Alice Marie Coachman (born 9 November 1923 in Albany, Georgia) is an American former athlete. She specialised in high jump, and became the first black woman to win an Olympic gold medal with her win in the high jump in London in 1948.
The fifth of Fred and Evelyn Coachman’s ten children, Alice Coachman grew up in the segregated South. Barred from public sports facilities because of her race, Coachman used whatever materials she could piece together to practice jumping. Coping with a society that discouraged women from being involved in sports, Coachman struggled to develop as an athlete.
When she reached high school, she easily made the track team. Tuskegee Institute recruiters began to notice her, and her coaches encouraged her to enrol there, thinking it would be an excellent opportunity for her.
By the time she graduated from Tuskegee Institute, she had a trade degree in dressmaking, and had captured four national track and field championship titles in the fifty and hundred-meter dashes, the four-hundred-meter relay, and the running high jump.
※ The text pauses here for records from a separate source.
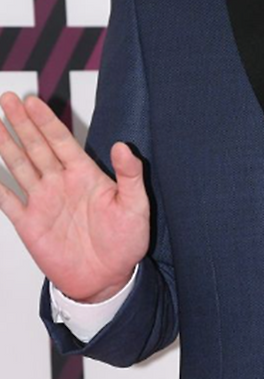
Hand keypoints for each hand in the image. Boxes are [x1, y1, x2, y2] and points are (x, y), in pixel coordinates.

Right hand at [0, 92, 149, 301]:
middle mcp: (60, 183)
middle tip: (8, 99)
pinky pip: (7, 201)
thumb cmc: (126, 241)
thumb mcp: (136, 205)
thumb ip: (130, 175)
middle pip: (36, 146)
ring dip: (6, 145)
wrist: (108, 279)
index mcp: (85, 174)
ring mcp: (42, 201)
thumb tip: (123, 146)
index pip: (61, 140)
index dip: (46, 120)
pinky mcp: (29, 224)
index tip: (32, 101)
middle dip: (22, 123)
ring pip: (19, 166)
In 1948 Coachman joined the American team for the London Olympics. Even after becoming injured during a high jump event, Coachman went on to jump five feet six and one-eighth inches. This was a new record and allowed her to win the only gold medal for the American women’s team.
When she arrived home after the Olympics, most of the major American newspapers didn’t even mention her, but in her hometown they did! She was escorted home and received a warm welcome from friends, family, and the chief of police, who was standing in for the mayor at the time.
Coachman went on to teach physical education for a high school in Albany, Georgia. She had two children and coached their sports teams as they grew up. She was inducted into the National Track and Field Hall of Fame in 1975.